Last year, CMS did not allow ASHA to respond to proposed 2003 rates for the clinical dysphagia evaluation and MBS because the Current Procedural Terminology (CPT) codes (92610 and 92611) were new and appeared only in the final Medicare Physician Fee Schedule. Nevertheless, the ASHA Health Care Economics Committee held a conference call with CMS officials shortly after the release of the 2003 fee schedule and met with them in April 2003. The committee stressed in the meetings the negative impact caused by the 2003 fee decreases and urged CMS to recognize that speech-language pathologists’ work must be reflected beyond time alone.
In a formal response to the 2004 proposed fees, ASHA recommended the consideration of factors for the dysphagia assessment procedures normally limited to the physician work component in the determination of relative value units.

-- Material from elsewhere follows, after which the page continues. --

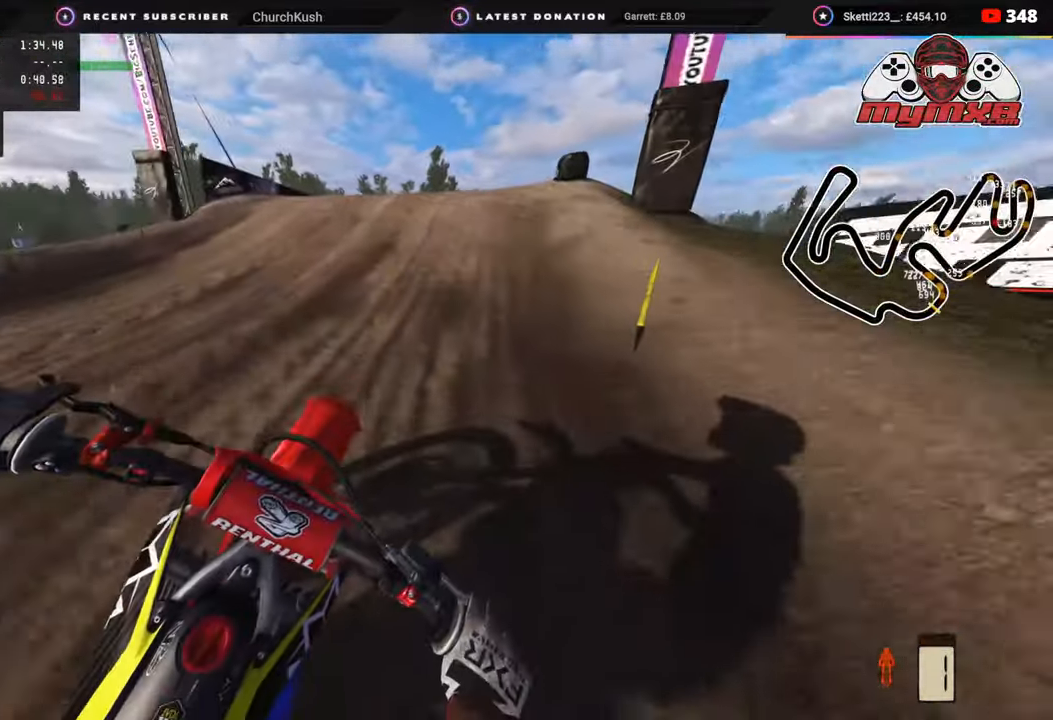
{"buttons": ["R3"], "left_stick": "up-right", "right_stick": "down", "events": [[150, "right_stick", "up"], [283, "left_stick", "up-right"], [317, "R3", "down"], [367, "R2", "up"], [400, "right_stick", "center"], [450, "right_stick", "down"]]}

Such factors are technical skill, judgment, knowledge, and mental and physical stress. CMS staff indicated a possibility that these factors could be used as a basis for increases during the final relative value determination process. As an alternative, ASHA suggested placing these procedures in the non-physician work pool for which the new codes now qualify. The two dysphagia codes in the non-physician work pool could each be based on the 1998 Medicare Physician Fee Schedule fee for dysphagia evaluation which, until 2001, consisted of one code to represent the clinical evaluation as well as the MBS.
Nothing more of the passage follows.